Baltimore Bridge Collapses After Being Hit by Ship

March 26, 2024
Baltimore City Fire Chief James Wallace said approximately 20 people and multiple cars were likely to have fallen in the river

The Francis Scott Key Bridge in Baltimore collapsed into the Patapsco River after being hit by a large containership, sending vehicles and at least 20 people into the water, including six construction workers. Police are treating this as a mass-casualty incident, according to Baltimore City Fire Chief James Wallace.

Wallace said the bridge was struck by a box ship at around 1:30 a.m. 

“We are still very much in an active search and rescue posture at this point and will continue to be for some time,” Wallace said.

Maryland Gov. Wes Moore declared a state of emergency Tuesday morning.

“We are thankful for the brave men and women who are carrying out efforts to rescue those involved and pray for everyone’s safety,” he said in a statement.

Two people had been pulled from the water, according to the Baltimore fire department. One was treated for serious injuries. Multiple vehicles were on the bridge at the time of the collapse.
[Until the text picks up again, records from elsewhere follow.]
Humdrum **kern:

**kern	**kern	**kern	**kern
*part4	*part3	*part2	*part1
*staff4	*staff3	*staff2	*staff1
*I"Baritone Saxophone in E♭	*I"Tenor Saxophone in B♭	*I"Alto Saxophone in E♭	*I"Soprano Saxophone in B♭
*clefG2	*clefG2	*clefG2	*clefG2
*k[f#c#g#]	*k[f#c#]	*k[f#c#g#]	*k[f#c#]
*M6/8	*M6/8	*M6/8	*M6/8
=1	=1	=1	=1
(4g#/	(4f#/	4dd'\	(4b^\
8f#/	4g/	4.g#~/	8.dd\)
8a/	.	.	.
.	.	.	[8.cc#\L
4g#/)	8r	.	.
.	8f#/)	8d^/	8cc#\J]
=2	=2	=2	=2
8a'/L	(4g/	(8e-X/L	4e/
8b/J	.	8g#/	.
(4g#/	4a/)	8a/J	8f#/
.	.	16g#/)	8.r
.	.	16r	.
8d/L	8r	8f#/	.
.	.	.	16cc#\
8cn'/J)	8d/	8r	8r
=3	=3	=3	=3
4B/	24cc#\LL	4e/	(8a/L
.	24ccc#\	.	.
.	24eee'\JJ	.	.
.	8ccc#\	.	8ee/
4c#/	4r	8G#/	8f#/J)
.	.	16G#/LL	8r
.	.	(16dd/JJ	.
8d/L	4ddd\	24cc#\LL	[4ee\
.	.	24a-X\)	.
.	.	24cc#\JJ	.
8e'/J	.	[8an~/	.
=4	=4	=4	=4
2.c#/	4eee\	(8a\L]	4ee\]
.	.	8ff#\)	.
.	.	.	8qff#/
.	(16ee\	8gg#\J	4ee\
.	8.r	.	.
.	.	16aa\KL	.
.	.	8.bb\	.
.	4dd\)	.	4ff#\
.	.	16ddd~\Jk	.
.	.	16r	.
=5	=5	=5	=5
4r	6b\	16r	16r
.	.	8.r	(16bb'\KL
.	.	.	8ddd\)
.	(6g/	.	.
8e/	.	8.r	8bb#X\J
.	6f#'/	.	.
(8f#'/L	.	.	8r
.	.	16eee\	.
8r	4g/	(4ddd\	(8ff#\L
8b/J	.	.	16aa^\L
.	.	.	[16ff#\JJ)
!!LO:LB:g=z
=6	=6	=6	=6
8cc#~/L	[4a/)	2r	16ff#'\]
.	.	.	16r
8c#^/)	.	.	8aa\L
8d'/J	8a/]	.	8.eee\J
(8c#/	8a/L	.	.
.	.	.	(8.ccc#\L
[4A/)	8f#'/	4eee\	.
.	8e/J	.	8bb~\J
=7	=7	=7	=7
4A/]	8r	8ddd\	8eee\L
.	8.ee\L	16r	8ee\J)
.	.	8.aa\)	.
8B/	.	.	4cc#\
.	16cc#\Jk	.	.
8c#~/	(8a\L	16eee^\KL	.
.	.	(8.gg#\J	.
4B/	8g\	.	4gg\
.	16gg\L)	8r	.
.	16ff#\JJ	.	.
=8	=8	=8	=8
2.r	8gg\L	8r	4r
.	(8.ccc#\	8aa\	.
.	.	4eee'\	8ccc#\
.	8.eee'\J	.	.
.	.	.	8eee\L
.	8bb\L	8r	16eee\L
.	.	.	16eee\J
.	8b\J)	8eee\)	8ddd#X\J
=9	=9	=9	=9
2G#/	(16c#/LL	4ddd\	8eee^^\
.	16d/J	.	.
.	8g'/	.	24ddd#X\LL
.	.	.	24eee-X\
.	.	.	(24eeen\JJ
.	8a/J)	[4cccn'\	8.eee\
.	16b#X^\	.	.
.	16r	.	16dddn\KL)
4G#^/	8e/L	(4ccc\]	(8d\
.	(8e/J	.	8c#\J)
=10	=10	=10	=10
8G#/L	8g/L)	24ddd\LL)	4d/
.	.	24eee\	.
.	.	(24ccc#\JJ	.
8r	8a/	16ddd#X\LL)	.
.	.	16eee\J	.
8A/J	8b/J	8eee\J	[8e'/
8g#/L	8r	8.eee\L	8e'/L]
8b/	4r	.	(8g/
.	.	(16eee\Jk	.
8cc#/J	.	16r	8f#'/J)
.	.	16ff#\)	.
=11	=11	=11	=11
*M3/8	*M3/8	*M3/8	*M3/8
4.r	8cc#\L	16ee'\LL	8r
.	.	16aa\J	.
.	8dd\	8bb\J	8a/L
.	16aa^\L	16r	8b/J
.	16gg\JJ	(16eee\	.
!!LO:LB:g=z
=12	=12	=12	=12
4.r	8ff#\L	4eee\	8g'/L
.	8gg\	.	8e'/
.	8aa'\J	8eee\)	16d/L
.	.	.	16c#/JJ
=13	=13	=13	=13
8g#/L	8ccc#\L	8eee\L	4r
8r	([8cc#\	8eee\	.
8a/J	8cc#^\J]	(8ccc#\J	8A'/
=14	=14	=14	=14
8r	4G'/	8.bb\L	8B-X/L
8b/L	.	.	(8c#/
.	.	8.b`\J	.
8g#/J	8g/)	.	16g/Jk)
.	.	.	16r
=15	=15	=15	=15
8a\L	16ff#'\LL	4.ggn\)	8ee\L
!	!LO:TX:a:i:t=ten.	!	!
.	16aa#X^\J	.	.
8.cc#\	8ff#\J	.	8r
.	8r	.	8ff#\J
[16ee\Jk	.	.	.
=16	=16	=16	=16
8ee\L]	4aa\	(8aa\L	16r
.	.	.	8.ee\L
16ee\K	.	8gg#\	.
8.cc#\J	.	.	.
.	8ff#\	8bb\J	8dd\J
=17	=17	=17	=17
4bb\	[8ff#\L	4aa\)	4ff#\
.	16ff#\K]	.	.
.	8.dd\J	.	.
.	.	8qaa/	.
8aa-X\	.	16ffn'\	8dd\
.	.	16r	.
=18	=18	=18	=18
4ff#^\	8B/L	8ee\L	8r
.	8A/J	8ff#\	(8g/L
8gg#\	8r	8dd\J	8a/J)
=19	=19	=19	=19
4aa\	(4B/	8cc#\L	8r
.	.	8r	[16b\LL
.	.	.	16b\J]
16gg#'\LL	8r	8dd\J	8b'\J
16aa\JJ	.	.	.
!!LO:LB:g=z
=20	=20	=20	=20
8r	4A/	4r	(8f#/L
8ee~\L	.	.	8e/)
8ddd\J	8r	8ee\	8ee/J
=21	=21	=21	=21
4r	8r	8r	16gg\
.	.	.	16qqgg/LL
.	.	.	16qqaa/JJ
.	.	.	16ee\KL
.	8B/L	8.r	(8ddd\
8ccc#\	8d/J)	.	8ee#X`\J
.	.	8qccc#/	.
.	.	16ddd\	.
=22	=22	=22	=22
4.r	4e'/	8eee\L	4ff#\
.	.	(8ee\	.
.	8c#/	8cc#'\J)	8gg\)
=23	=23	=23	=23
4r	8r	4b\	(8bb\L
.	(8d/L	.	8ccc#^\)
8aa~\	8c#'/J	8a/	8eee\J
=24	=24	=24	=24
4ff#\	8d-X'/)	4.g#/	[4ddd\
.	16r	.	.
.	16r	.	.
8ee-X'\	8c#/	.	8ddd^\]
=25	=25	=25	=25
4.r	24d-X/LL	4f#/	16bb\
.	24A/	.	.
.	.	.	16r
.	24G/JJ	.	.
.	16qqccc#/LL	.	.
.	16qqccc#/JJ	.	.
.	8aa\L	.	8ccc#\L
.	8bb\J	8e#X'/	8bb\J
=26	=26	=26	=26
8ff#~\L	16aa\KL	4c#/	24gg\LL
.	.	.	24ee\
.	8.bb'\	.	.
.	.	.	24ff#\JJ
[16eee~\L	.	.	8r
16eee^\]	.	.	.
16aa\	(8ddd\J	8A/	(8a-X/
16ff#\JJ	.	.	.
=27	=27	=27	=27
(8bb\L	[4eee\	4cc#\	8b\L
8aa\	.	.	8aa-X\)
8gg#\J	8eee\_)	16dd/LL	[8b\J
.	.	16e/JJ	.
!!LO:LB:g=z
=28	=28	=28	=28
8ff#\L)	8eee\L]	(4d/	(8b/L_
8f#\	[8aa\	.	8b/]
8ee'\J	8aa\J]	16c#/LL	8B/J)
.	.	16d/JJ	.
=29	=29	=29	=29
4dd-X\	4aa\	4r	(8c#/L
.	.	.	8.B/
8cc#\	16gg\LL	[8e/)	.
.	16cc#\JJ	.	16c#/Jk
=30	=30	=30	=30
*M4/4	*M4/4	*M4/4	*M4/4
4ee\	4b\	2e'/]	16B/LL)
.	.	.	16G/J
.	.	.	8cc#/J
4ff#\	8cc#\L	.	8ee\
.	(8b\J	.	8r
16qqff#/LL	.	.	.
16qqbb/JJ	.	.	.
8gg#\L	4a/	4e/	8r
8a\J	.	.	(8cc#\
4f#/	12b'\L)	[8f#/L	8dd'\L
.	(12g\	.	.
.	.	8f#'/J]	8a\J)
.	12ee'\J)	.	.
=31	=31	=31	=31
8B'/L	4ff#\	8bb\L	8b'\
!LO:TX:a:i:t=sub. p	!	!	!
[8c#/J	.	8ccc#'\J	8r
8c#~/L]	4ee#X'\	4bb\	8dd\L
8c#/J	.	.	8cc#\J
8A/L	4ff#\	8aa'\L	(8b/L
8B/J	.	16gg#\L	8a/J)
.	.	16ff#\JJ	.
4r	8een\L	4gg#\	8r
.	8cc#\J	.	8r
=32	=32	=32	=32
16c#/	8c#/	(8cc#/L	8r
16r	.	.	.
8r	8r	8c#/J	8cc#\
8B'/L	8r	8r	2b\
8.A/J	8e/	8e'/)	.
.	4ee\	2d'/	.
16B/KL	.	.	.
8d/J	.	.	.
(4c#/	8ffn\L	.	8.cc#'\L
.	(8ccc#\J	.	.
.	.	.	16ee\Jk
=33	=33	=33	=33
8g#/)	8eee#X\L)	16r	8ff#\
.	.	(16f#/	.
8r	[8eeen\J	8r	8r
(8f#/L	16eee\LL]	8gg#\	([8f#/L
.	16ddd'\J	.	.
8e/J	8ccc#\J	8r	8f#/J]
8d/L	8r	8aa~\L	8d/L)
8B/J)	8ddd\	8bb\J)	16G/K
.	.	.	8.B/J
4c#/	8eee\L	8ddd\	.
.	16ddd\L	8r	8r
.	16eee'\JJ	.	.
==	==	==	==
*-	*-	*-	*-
Authorities were using sonar and infrared technology to determine how many cars were in the water.

The Maryland Transportation Authority issued a traffic advisory asking motorists to use Interstate 95 and Interstate 895 as alternate travel routes.

I-695’s outer loop is closed at Maryland Route 10 (exit 2), and the inner loop is closed at Maryland Route 157/Peninsula Expressway (exit 43), the authority said shortly before 7 a.m.

Lanes headed to the Key Bridge were closed in both directions, and authorities were rerouting traffic after the collision.

The bridge is the entryway to the Helen Delich Bentley Port of Baltimore. Some 800,000 vehicles passed through the port in 2023.

According to Coast Guard officials, the collapse will have ripple effects on the port’s operations that could last for months.

The Singaporean containership, called the Dali, was on its way to Sri Lanka when it struck the bridge. It remains stuck under the bridge with all crew still on board.

The main span of the bridge was built in 1977, and is roughly 1,200 feet, making it one of the longest continuous trusses in the world, according to the State of Maryland website.

The bridge itself spans a total of 1.6 miles, but the overall structure covers approximately 11 miles.